Recession and conflict always bring a reevaluation of energy management and calls for new ways to ensure organizations and nations use energy more efficiently. The same is true in the latest downturn and it is driving significant interest and activity in the market for building automation systems (BAS).
Energy use within commercial buildings has been growing year-on-year for decades and by now accounts for up to 20 percent of national energy consumption in some developed countries. This makes it a prime target for energy efficiency and environmental measures.
Despite being a traditionally slow growth area and one that was impacted by the latest economic downturn, the market for building automation systems will grow by three percent globally from 2009 to 2015, when the total market will reach a value of more than US$36 billion. This forecast is contained in a new study from ABI Research.

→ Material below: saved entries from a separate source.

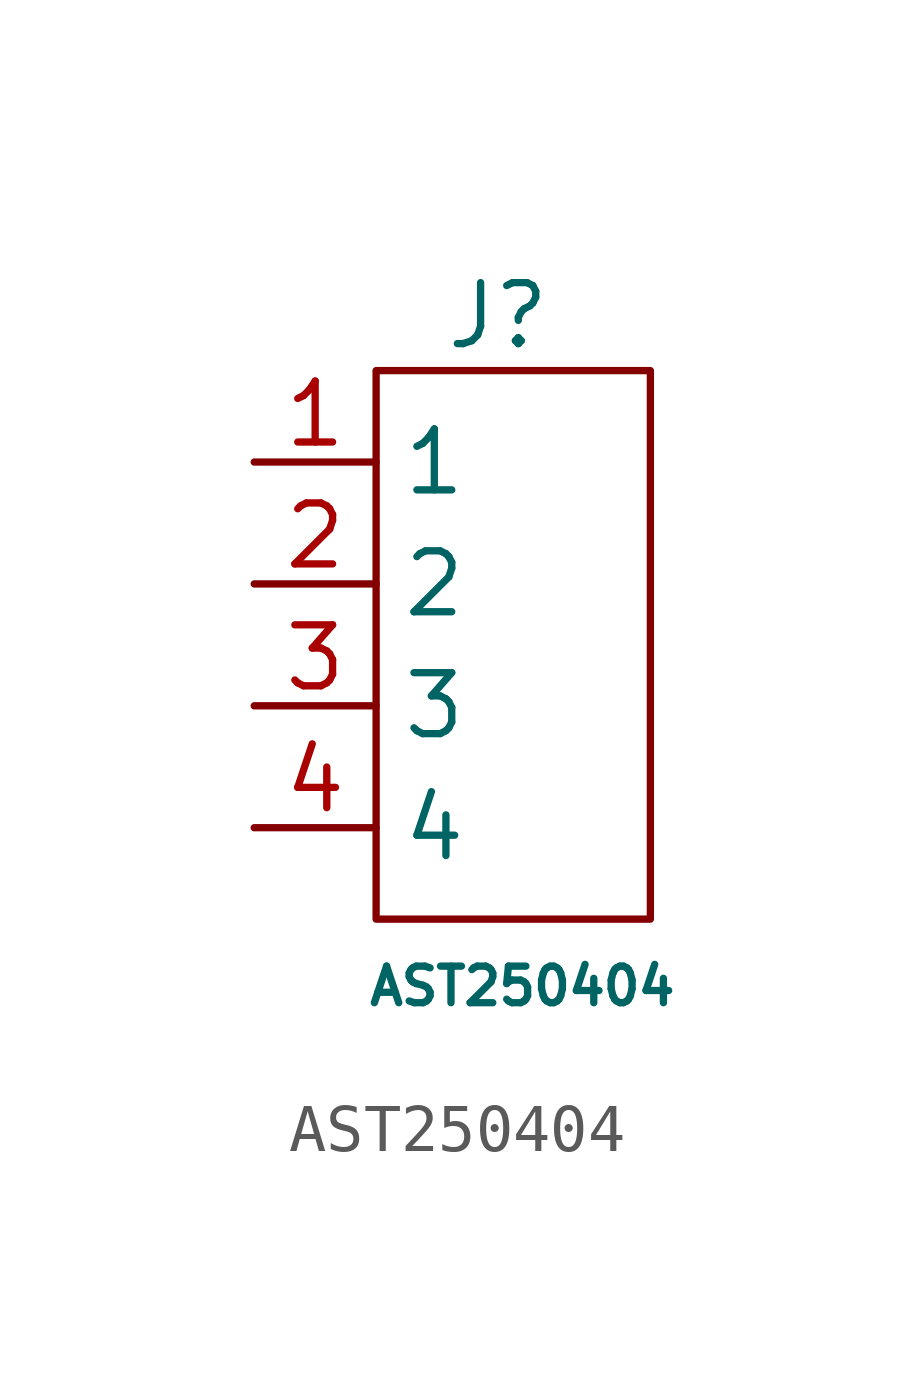
<source format=kicad_sym>
(kicad_symbol_lib
  (version 20231120)
  (generator "kicad_symbol_editor")
  (generator_version "8.0")
  (symbol "AST250404"
    (property "Reference" "J"
      (at 5.08 3.048 0)
      (effects (font (size 1.27 1.27))))
    (property "Value" "AST250404"
      (at 5.588 -10.922 0)
      (effects (font (size 0.762 0.762))))
    (symbol "AST250404_0_1"
      (rectangle (start 2.54 1.905) (end 8.255 -9.525) (stroke (width 0) (type default)) (fill (type none))))
    (symbol "AST250404_1_1"
      (pin passive line (at 0 0 0) (length 2.54) (name "1" (effects (font (size 1.27 1.27)))) (number "1" (effects (font (size 1.27 1.27)))))
      (pin passive line (at 0 -2.54 0) (length 2.54) (name "2" (effects (font (size 1.27 1.27)))) (number "2" (effects (font (size 1.27 1.27)))))
      (pin passive line (at 0 -5.08 0) (length 2.54) (name "3" (effects (font (size 1.27 1.27)))) (number "3" (effects (font (size 1.27 1.27)))))
      (pin passive line (at 0 -7.62 0) (length 2.54) (name "4" (effects (font (size 1.27 1.27)))) (number "4" (effects (font (size 1.27 1.27))))))))
</source>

"Government financial incentives and regulations as well as organizations' own financial and environmental goals are coinciding with a drive to open up building automation systems to wider network management and integration, drawing companies such as IBM and Cisco into a market traditionally dominated by more specialist global companies such as Johnson Controls, Honeywell and others," said Principal Analyst Jonathan Collins.
Although low single-digit BAS market growth may not look significant, it actually is, given the current economic climate and the performance of the building industry in general. It also masks the shifts that will take place between revenue streams within the BAS market, as contract values will increasingly skew toward software and services and away from hardware – another result of the emerging trend for improved communication and connectivity with BASs.